Święto Siei w Ogrodach Klasztoru Wigierskiego
Dzień poświęcony rybom słodkowodnym, a w szczególności siei, która jest symbolem suwalskich jezior, stał się już tradycją. Tegoroczne święto, podobnie jak w ubiegłych latach odbyło się w parku nad jeziorem Wigry przy klasztorze kamedułów. W sobotę, 10 września do Wigier zjechała rzesza amatorów rybnych przysmaków. Wśród gości była też Wiesława Burnos, członek zarządu województwa.
– To piękna tradycja i promowanie tego, co mamy tutaj najlepsze. Sieja z suwalskich jezior jest wyjątkowa. Są też inne wspaniałe ryby, jak chociażby sielawa, ale to właśnie sieja stała się symbolem tych jezior – mówiła Wiesława Burnos.
Organizatorem Święta Siei jest Lokalna Grupa Rybacka Pojezierze Suwalsko-Augustowskie, stowarzyszenie, którego prezesem jest Cezary Cieślukowski, radny wojewódzki. W wydarzeniu uczestniczył również radny Bogdan Dyjuk.
W ogrodach przyklasztornych po raz kolejny można było kupić wyroby rękodzielnicze i kuchni regionalnej na stoiskach oraz skosztować potraw z ryb.
Były też koncerty, animacje dla dzieci i turniej o Puchar Święta Siei – „Sortowanie kolorów MMS-ów słomką”, „Wbijanie gwoździa w drewniany pień”, „Rzut kaloszem do celu”, „Balony wodne + kij bejsbolowy”, „Napełnij butelkę wody zmywakiem”.

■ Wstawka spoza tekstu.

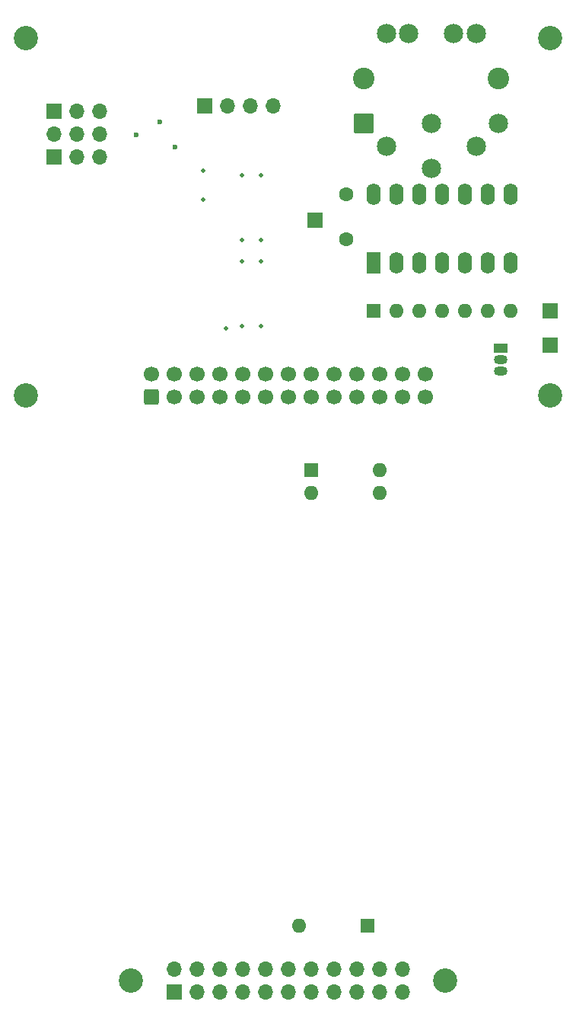
<source format=gbr>
%TF.GenerationSoftware,KiCad,Pcbnew,7.0.11*%
%TF.CreationDate,2024-10-03T19:05:43+02:00*%
%TF.ProjectId,kim-1-aux-card-esp,6b696d2d-312d-4617-9578-2d636172642d,rev?*%
%TF.SameCoordinates,Original*%
%TF.FileFunction,Soldermask,Bot*%
%TF.FilePolarity,Negative*%
%FSLAX46Y46*%
G04 Gerber Fmt 4.6, Leading zero omitted, Abs format (unit mm)*
G04 Created by KiCad (PCBNEW 7.0.11) date 2024-10-03 19:05:43*
%MOMM*%
%LPD*%
G01*
G04 APERTURE LIST*
G04 Aperture macros list*
%AMRoundRect*
0 Rectangle with rounded corners*
0 $1 Rounding radius*
0 $2 $3 $4 $5 $6 $7 $8 $9 X,Y pos of 4 corners*
0 Add a 4 corners polygon primitive as box body*
4,1,4,$2,$3,$4,$5,$6,$7,$8,$9,$2,$3,0*
0 Add four circle primitives for the rounded corners*
1,1,$1+$1,$2,$3*
1,1,$1+$1,$4,$5*
1,1,$1+$1,$6,$7*
1,1,$1+$1,$8,$9*
0 Add four rect primitives between the rounded corners*
20,1,$1+$1,$2,$3,$4,$5,0*
20,1,$1+$1,$4,$5,$6,$7,0*
20,1,$1+$1,$6,$7,$8,$9,0*
20,1,$1+$1,$8,$9,$2,$3,0*%
G04 Aperture macros list end*
%ADD10C,2.700000*%
%ADD11R,1.500000X1.050000*%
%ADD12O,1.500000X1.050000*%
%ADD13R,1.600000X2.400000*%
%ADD14O,1.600000X2.400000*%
%ADD15R,1.600000X1.600000*%
%ADD16O,1.600000X1.600000*%
%ADD17RoundRect,0.250000X0.600000X-0.600000X0.600000X0.600000X-0.600000X0.600000X-0.600000X-0.600000X0*%
%ADD18C,1.700000*%
%ADD19R,1.700000X1.700000*%
%ADD20O,1.700000X1.700000*%
%ADD21C,1.600000*%
%ADD22C,2.400000*%
%ADD23RoundRect,0.102000X0.975000X0.975000X-0.975000X0.975000X-0.975000X-0.975000X0.975000X-0.975000X0*%
%ADD24C,2.154000*%
%ADD25C,0.600000*%
%ADD26C,0.500000*%
G04 APERTURE END LIST*
D10*
%TO.C,REF\u002A\u002A*%
X112780000Y-82770000D03*
%TD*%
D11*
%TO.C,Q1*%
X165610000Y-77560000D03*
D12*
X165610000Y-78830000D03*
X165610000Y-80100000D03*
%TD*%
D10*
%TO.C,REF\u002A\u002A*%
X171120000Y-43040000D03*
%TD*%
%TO.C,REF\u002A\u002A*%
X171120000Y-82770000D03*
%TD*%
%TO.C,REF\u002A\u002A*%
X159410000Y-147800000D03*
%TD*%
D13*
%TO.C,U1*%
X151450000Y-68060000D03*
D14*
X153990000Y-68060000D03*
X156530000Y-68060000D03*
X159070000Y-68060000D03*
X161610000Y-68060000D03*
X164150000Y-68060000D03*
X166690000Y-68060000D03*
X166690000Y-60440000D03*
X164150000Y-60440000D03*
X161610000Y-60440000D03*
X159070000Y-60440000D03*
X156530000Y-60440000D03*
X153990000Y-60440000D03*
X151450000Y-60440000D03*
%TD*%
D15*
%TO.C,SW1*%
X150820000Y-141700000D03*
D16*
X143200000Y-141700000D03*
%TD*%
D17*
%TO.C,J2*%
X126710000Y-82920000D03*
D18*
X126710000Y-80380000D03*
X129250000Y-82920000D03*
X129250000Y-80380000D03*
X131790000Y-82920000D03*
X131790000Y-80380000D03*
X134330000Y-82920000D03*
X134330000Y-80380000D03*
X136870000Y-82920000D03*
X136870000Y-80380000D03*
X139410000Y-82920000D03*
X139410000Y-80380000D03*
X141950000Y-82920000D03*
X141950000Y-80380000D03*
X144490000Y-82920000D03*
X144490000Y-80380000D03*
X147030000Y-82920000D03*
X147030000Y-80380000D03*
X149570000Y-82920000D03*
X149570000Y-80380000D03*
X152110000Y-82920000D03*
X152110000Y-80380000D03*
X154650000Y-82920000D03*
X154650000Y-80380000D03*
X157190000Y-82920000D03*
X157190000Y-80380000D03*
%TD*%
D15*
%TO.C,RN1*%
X151450000Y-73380000D03*
D16*
X153990000Y-73380000D03*
X156530000Y-73380000D03*
X159070000Y-73380000D03*
X161610000Y-73380000D03*
X164150000Y-73380000D03*
X166690000Y-73380000D03*
%TD*%
D15*
%TO.C,SW2*%
X144490000Y-91110000D03*
D16*
X144490000Y-93650000D03*
X152110000Y-93650000D03*
X152110000Y-91110000D03*
%TD*%
D19*
%TO.C,J8*%
X115930000Y-56240000D03*
D20*
X115930000Y-53700000D03*
X118470000Y-56240000D03*
X118470000Y-53700000D03*
X121010000Y-56240000D03*
X121010000Y-53700000D03*
%TD*%
D19*
%TO.C,J9*%
X115930000Y-51160000D03*
D20*
X118470000Y-51160000D03*
X121010000Y-51160000D03*
%TD*%
D19*
%TO.C,J10*%
X132660000Y-50600000D03*
D20*
X135200000Y-50600000D03*
X137740000Y-50600000D03*
X140280000Y-50600000D03*
%TD*%
D21*
%TO.C,C1*%
X148400000Y-60440000D03*
X148400000Y-65440000D03*
%TD*%
D22*
%TO.C,J3*%
X165400000Y-47590000D03*
X150400000Y-47590000D03*
D23*
X150400000Y-52590000D03*
D24*
X152900000Y-55090000D03*
X157900000Y-52590000D03*
X162900000Y-55090000D03*
X165400000Y-52590000D03*
X157900000Y-57590000D03*
X162900000Y-42590000D03*
X160400000Y-42590000D03*
X155400000Y-42590000D03*
X152900000Y-42590000D03*
%TD*%
D10*
%TO.C,REF\u002A\u002A*%
X124490000Y-147800000D03*
%TD*%
%TO.C,REF\u002A\u002A*%
X112780000Y-43040000D03*
%TD*%
D19*
%TO.C,J5*%
X171120000Y-73380000D03*
%TD*%
%TO.C,J1*%
X129250000Y-149070000D03*
D20*
X129250000Y-146530000D03*
X131790000Y-149070000D03*
X131790000Y-146530000D03*
X134330000Y-149070000D03*
X134330000Y-146530000D03*
X136870000Y-149070000D03*
X136870000Y-146530000D03*
X139410000Y-149070000D03*
X139410000Y-146530000D03*
X141950000Y-149070000D03*
X141950000Y-146530000D03*
X144490000Y-149070000D03*
X144490000Y-146530000D03*
X147030000Y-149070000D03*
X147030000Y-146530000D03*
X149570000Y-149070000D03*
X149570000Y-146530000D03*
X152110000Y-149070000D03*
X152110000Y-146530000D03*
X154650000Y-149070000D03*
X154650000Y-146530000D03*
%TD*%
D19*
%TO.C,J6*%
X144980000Y-63330000D03*
%TD*%
%TO.C,J4*%
X171120000Y-77230000D03*
%TD*%
D25*
X129400000Y-55150000D03*
D26*
X138950000Y-58310000D03*
X138950000Y-65510000D03*
D25*
X125080000Y-53800000D03*
D26*
X135070000Y-75360000D03*
X138950000Y-67870000D03*
X136790000Y-65510000D03*
X132470000Y-61050000D03*
X136790000Y-75070000D03*
X136790000Y-67870000D03*
D25*
X127660000Y-52390000D03*
D26*
X138950000Y-75070000D03*
X132470000Y-57820000D03*
X136790000Y-58310000D03*
M02*

</source>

Sieja jest bohaterką legendy wigierskiej, która głosi, że „przywędrowała” nad Wigry dzięki bratu Barnabie, zakonnemu kucharzowi, który chciał przygotować wyjątkowe danie dla współbraci.
Aneta Kursa
red.: Paulina Tołcz
fot.: Lokalna Grupa Rybacka Pojezierze Suwalsko-Augustowskie
Legenda o siei
Barnaba żył za czasów, kiedy pustelnią wigierską zarządzał przeor rodem z Włoch. Bardzo lubił ryby, ale nie smakowały mu te z Wigier. Marzyła mu się sieja z włoskich jezior. Tak tym kulinarnym marzeniem zanudzał Barnabę, aż ten pewnego razu zakrzyknął: „Już bym diabłu duszę zaprzedał, żeby tylko sieję dla przeora zdobyć!”. W tejże chwili wpadł przez otwarte okno do kuchni diabeł wigierski i zaoferował swoje usługi, oczywiście za duszę braciszka. Zobowiązał się dostarczyć on sieję w ciągu jednej nocy. Zgodził się Barnaba, zastrzegając, że ryba ma być przyniesiona tuż przed świtem. Obmyślił bowiem sobie, że diabeł nie zdąży powrócić, zanim kur zapieje, kiedy to moc czartowska pryska. A co będzie, jeżeli diabeł zdąży? Jak tu żyć bez duszy? Zamartwiającego się Barnabę zastał przeor. Kucharczyk wyznał mu swój grzech. Zasmucił się przeor i dalejże rozmyślać nad uratowaniem duszy nieszczęśnika. Błądzi po korytarzach i rozmyśla, a tu już przedświt różowi niebo. Wyszedł przeor na wieżę, spojrzał przez okienko. I aż zamarł z przerażenia, bo od Rosochatego Rogu nadlatywało czarne straszydło. Nagle usłyszał szept: „W dzwony bij, przeorze!”. Złapał, więc kameduła za sznury, rozdzwoniły się dzwony. Diabeł, myśląc, że to dzwonią na jutrznię, zaklął siarczyście, bo jego moc w tejże chwili przepadła. „Nie mam duszy Barnaby, niech on nie ma siei!” - zawołał i cisnął rybę w jezioro.
W ten sposób Barnaba uratował duszę. Sieja zaś rozmnożyła się w Wigrach i odtąd stanowiła przysmak nie tylko zakonników.